Diesen gestiegenen Kapazitätsanforderungen sei das "völlig überaltete" deutsche Netz aber nicht gewachsen, meint Wagner. Es bestünde ein "enormer Investitionsbedarf, den der Bochumer Professor für Energiesysteme und Energiewirtschaft auf zehn bis 15 Milliarden Euro für die kommenden 20 Jahre beziffert.

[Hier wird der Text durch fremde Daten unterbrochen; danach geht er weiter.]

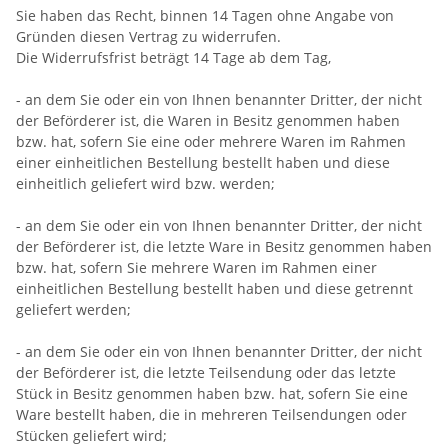
Sie haben das Recht, binnen 14 Tagen ohne Angabe von
Gründen diesen Vertrag zu widerrufen.
Die Widerrufsfrist beträgt 14 Tage ab dem Tag,
- an dem Sie oder ein von Ihnen benannter Dritter, der nicht
der Beförderer ist, die Waren in Besitz genommen haben
bzw. hat, sofern Sie eine oder mehrere Waren im Rahmen
einer einheitlichen Bestellung bestellt haben und diese
einheitlich geliefert wird bzw. werden
;
- an dem Sie oder ein von Ihnen benannter Dritter, der nicht
der Beförderer ist, die letzte Ware in Besitz genommen haben
bzw. hat, sofern Sie mehrere Waren im Rahmen einer
einheitlichen Bestellung bestellt haben und diese getrennt
geliefert werden
;
- an dem Sie oder ein von Ihnen benannter Dritter, der nicht
der Beförderer ist, die letzte Teilsendung oder das letzte
Stück in Besitz genommen haben bzw. hat, sofern Sie eine
Ware bestellt haben, die in mehreren Teilsendungen oder
Stücken geliefert wird
;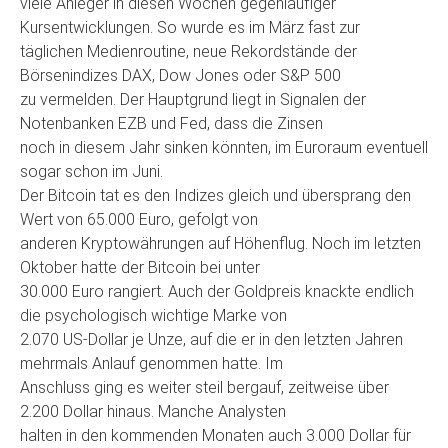
viele Anleger in diesen Wochen gegenläufiger
Kursentwicklungen. So wurde es im März fast zur
täglichen Medienroutine, neue Rekordstände der
Börsenindizes DAX, Dow Jones oder S&P 500
zu vermelden. Der Hauptgrund liegt in Signalen der
Notenbanken EZB und Fed, dass die Zinsen
noch in diesem Jahr sinken könnten, im Euroraum eventuell
sogar schon im Juni.
Der Bitcoin tat es den Indizes gleich und übersprang den
Wert von 65.000 Euro, gefolgt von
anderen Kryptowährungen auf Höhenflug. Noch im letzten
Oktober hatte der Bitcoin bei unter
30.000 Euro rangiert. Auch der Goldpreis knackte endlich
die psychologisch wichtige Marke von
2.070 US-Dollar je Unze, auf die er in den letzten Jahren
mehrmals Anlauf genommen hatte. Im
Anschluss ging es weiter steil bergauf, zeitweise über
2.200 Dollar hinaus. Manche Analysten
halten in den kommenden Monaten auch 3.000 Dollar für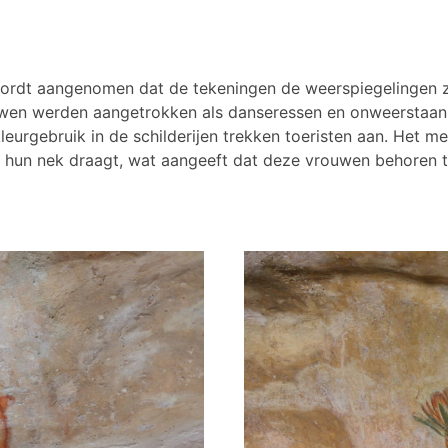
wordt aangenomen dat de tekeningen de weerspiegelingen zi
n werden aangetrokken als danseressen en onweerstaanbar
leurgebruik in de schilderijen trekken toeristen aan. Het m
m hun nek draagt, wat aangeeft dat deze vrouwen behoren 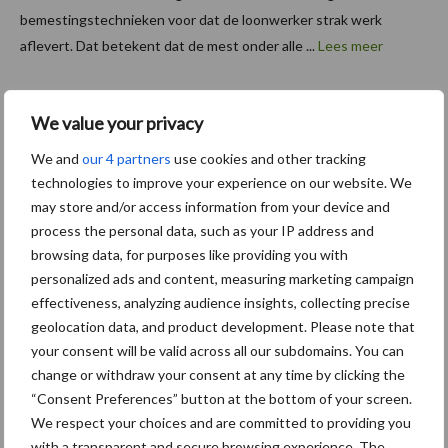
bemestingstechnieken voor dat de loonwerker strak werk
aflevert. Dat betekent dat de mest onder alle ...
Lees meer
25 januari 2023
Van onze
We value your privacy
partner Vredo
Video:
We and
our 4 partners
use cookies and other tracking
Vredo
technologies to improve your experience on our website. We
may store and/or access information from your device and
investee
process the personal data, such as your IP address and
rt in
browsing data, for purposes like providing you with
testbaa
personalized ads and content, measuring marketing campaign
n en
effectiveness, analyzing audience insights, collecting precise
modern
geolocation data, and product development. Please note that
your consent will be valid across all our subdomains. You can
e productiefaciliteit
change or withdraw your consent at any time by clicking the
“Consent Preferences” button at the bottom of your screen.
Landbouwmachinefabrikant Vredo heeft haar nieuwe
We respect your choices and are committed to providing you
productiefaciliteit in Dodewaard officieel in gebruik genomen.
with a transparent and secure browsing experience. The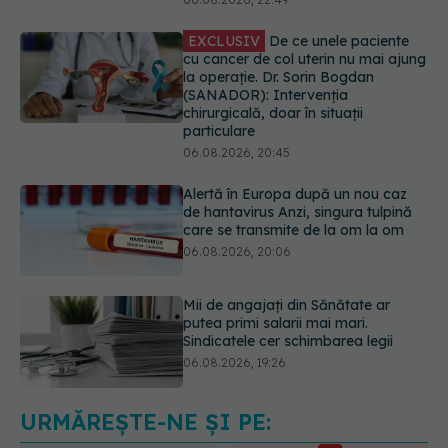
particulare
06.08.2026, 20:45
Alertă în Europa după un nou caz
de hantavirus Anzi, singura tulpină
care se transmite de la om la om
06.08.2026, 20:06
Mii de angajați din Sănătate ar
putea primi salarii mai mari.
Sindicatele cer schimbarea legii
06.08.2026, 19:26
EXCLUSIV
Cancerele ginecologice
care pot fi tratate fără operație. Dr.
Sorin Bogdan (SANADOR): Chirurgia
este indicată doar punctual, pentru
anumite categorii de paciente
06.08.2026, 19:05
URMĂREȘTE-NE ȘI PE:
EXCLUSIV
Brahiterapie vs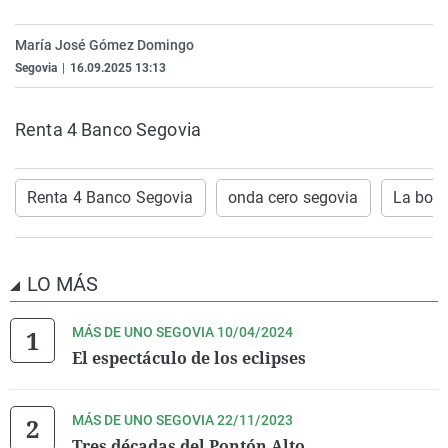
La rosa de los vientos
Caso
Extremadura
Virales
María José Gómez Domingo
Gente viajera
Retornados
Galicia
Televisión
Segovia
|
16.09.2025 13:13
Como el perro y el gat
Equipo de investigaci
La Rioja
Elecciones
Operación Viuda Negr
Navarra
Renta 4 Banco Segovia
País Vasco
Renta 4 Banco Segovia
onda cero segovia
La bols
LO MÁS
MÁS DE UNO SEGOVIA 10/04/2024
El espectáculo de los eclipses
MÁS DE UNO SEGOVIA 22/11/2023
Tres décadas del Pontón Alto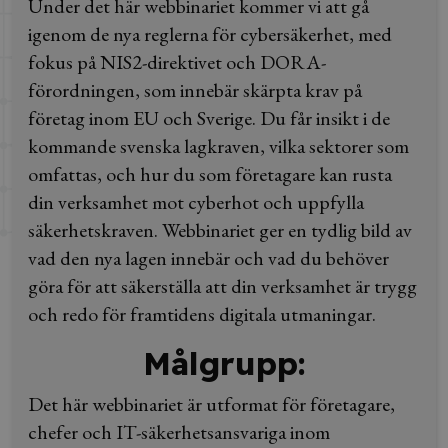
Under det här webbinariet kommer vi att gå
igenom de nya reglerna för cybersäkerhet, med
fokus på NIS2-direktivet och DORA-
förordningen, som innebär skärpta krav på
företag inom EU och Sverige. Du får insikt i de
kommande svenska lagkraven, vilka sektorer som
omfattas, och hur du som företagare kan rusta
din verksamhet mot cyberhot och uppfylla
säkerhetskraven. Webbinariet ger en tydlig bild av
vad den nya lagen innebär och vad du behöver
göra för att säkerställa att din verksamhet är trygg
och redo för framtidens digitala utmaningar.
Målgrupp:
Det här webbinariet är utformat för företagare,
chefer och IT-säkerhetsansvariga inom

Musterschüler Deutschland in der Kritik

Eine Frau liest in Ochtrup im Münsterland während eines Stromausfalls bei Kerzenschein am Kamin
Die romantische Seite eines Stromausfalls (Archivbild)Bild: picture-alliance / dpa

Dabei gilt Deutschland eigentlich als "Vorzeigenation" in punkto sichere Stromnetze. Noch im Frühjahr 2006 teilte der Verband der Netzbetreiber stolz mit, das deutsche Stromnetz sei das zuverlässigste in ganz Europa. Während in Deutschland pro Jahr und Kunde nur für 23 Minuten der Strom ausfalle, liege der Stromausfall in Frankreich, Großbritannien und Italien bei mindestens einer Stunde, in den USA sogar bei fast vier Stunden.

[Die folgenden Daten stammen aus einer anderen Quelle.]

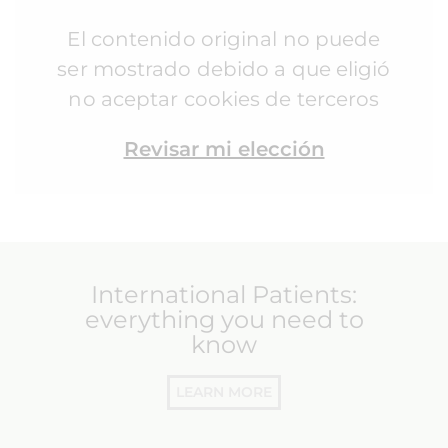
El contenido original no puede
ser mostrado debido a que eligió
no aceptar cookies de terceros
Revisar mi elección
International Patients:
everything you need to
know
LEARN MORE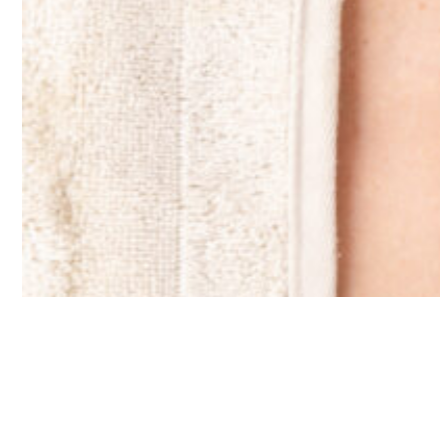
Narben und Toxine kann der Energiefluss
blockiert werden, was sich in chronischen, oft sehr
schmerzhaften Krankheiten ausdrückt. Unsere
Maharishi Ayurveda „Sukshma“ Marma
Behandlungen öffnen blockierte Marmas durch
sanfte Anwendungen. Diese Behandlungen
können sowohl vorbeugend, als auch bei
bestehenden Beschwerden eingesetzt werden.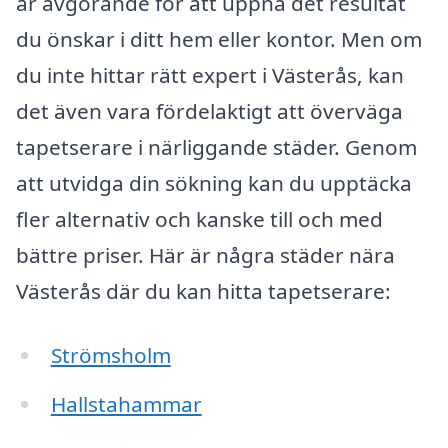
är avgörande för att uppnå det resultat
du önskar i ditt hem eller kontor. Men om
du inte hittar rätt expert i Västerås, kan
det även vara fördelaktigt att överväga
tapetserare i närliggande städer. Genom
att utvidga din sökning kan du upptäcka
fler alternativ och kanske till och med
bättre priser. Här är några städer nära
Västerås där du kan hitta tapetserare:
Strömsholm
Hallstahammar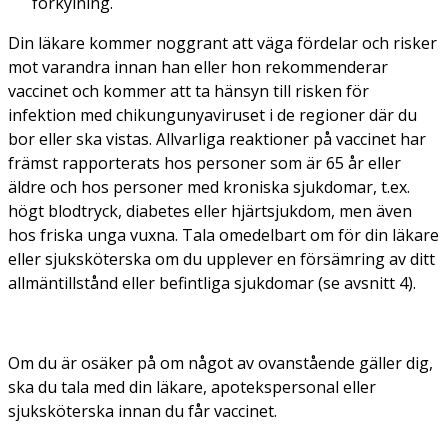
förkylning.
Din läkare kommer noggrant att väga fördelar och risker
mot varandra innan han eller hon rekommenderar
vaccinet och kommer att ta hänsyn till risken för
infektion med chikungunyaviruset i de regioner där du
bor eller ska vistas. Allvarliga reaktioner på vaccinet har
främst rapporterats hos personer som är 65 år eller
äldre och hos personer med kroniska sjukdomar, t.ex.
högt blodtryck, diabetes eller hjärtsjukdom, men även
hos friska unga vuxna. Tala omedelbart om för din läkare
eller sjuksköterska om du upplever en försämring av ditt
allmäntillstånd eller befintliga sjukdomar (se avsnitt 4).
Om du är osäker på om något av ovanstående gäller dig,
ska du tala med din läkare, apotekspersonal eller
sjuksköterska innan du får vaccinet.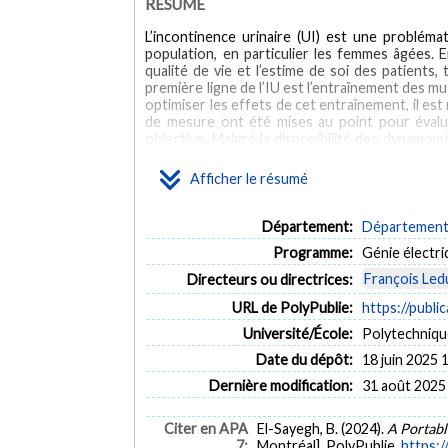
RÉSUMÉ
L’incontinence urinaire (UI) est une probléma
population, en particulier les femmes âgées. 
qualité de vie et l’estime de soi des patients
première ligne de l’IU est l’entraînement des m
optimiser les effets de cet entraînement, il 
de mesure ont été mises au point pour évalu
objective. Malgré la disponibilité des dynamomè
évalue la performance lors de l’entraînement 
pas fournir de rétroaction sur les performance
Afficher le résumé
à eux, sont limités et ne font pas l’objet de re
provenance de la recherche ou de l’industrie 
L’objectif de cette thèse est de concevoir et 
Département:
Département 
nouveau dynamomètre portable. Notre hypothè
Programme:
Génie électr
équipé d’un système autonome d’évaluation de 
debout, améliorant ainsi l’efficacité de l’évalu
François Le
Directeurs ou directrices:
ABSTRACT
URL de PolyPublie:
https://publi
Université/École:
Polytechniqu
Urinary incontinence (UI) is a highly prevalent c
women. Approximately 30-50% of women are affe
Date du dépôt:
18 juin 2025 
financial burdens on both patients and healthca
Dernière modification:
31 août 2025
correct pelvic floor muscle (PFM) contractions
process. Multiple measurement methods have 
objective assessment tool. Despite the availab
Citer en APA
El-Sayegh, B. (2024).
A Portab
and evaluates training performance in a port
7:
Montréal]. PolyPublie.
https:/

Angesichts der grenzübergreifenden Auswirkungen eines überlasteten Stromnetzes ist eine solche feinsäuberliche Unterscheidung nach Ländern allerdings Makulatur. Der Bremer Energie-Experte Brunekreeft warnt: "Ein europaweiter Stromausfall wie am Wochenende könnte jederzeit wieder passieren."

Ein "Europa der Energie" als Lösung?

Arbeiter auf einem Strommast
Tun die Netzbetreiber zuwenig für den Erhalt ihrer Netze? (Archivbild)Bild: AP

Genau das will der italienische Ministerpräsident und frühere Chef der EU-Kommission Romano Prodi aber verhindern - mit Hilfe einer europäischen Stromnetzbehörde. Während sich Bundesumweltminister Sigmar Gabriel dagegen aussprach, will auch Frankreichs Premierminister Dominique de Villepin ein "Europa der Energie" schaffen.

Doch Prodis Vorschlag könnte für Italien nach hinten losgehen. Einer europäischen Regulierungsbehörde wären nämlich neben dem ausbaubedürftigen deutschen Stromnetz auch die mangelnden Kraftwerkskapazitäten Italiens ein Dorn im Auge. "Denen fehlt das Äquivalent von fünf Kraftwerken", unterstreicht Wagner. Der Energie-Experte fordert weitreichende Kompetenzen für die EU-Regulierungsbehörde. "Könnte sie zum Beispiel Italien vorschreiben, seine Kraftwerkskapazitäten aufzustocken, dann wäre sie ein notwendiger Segen."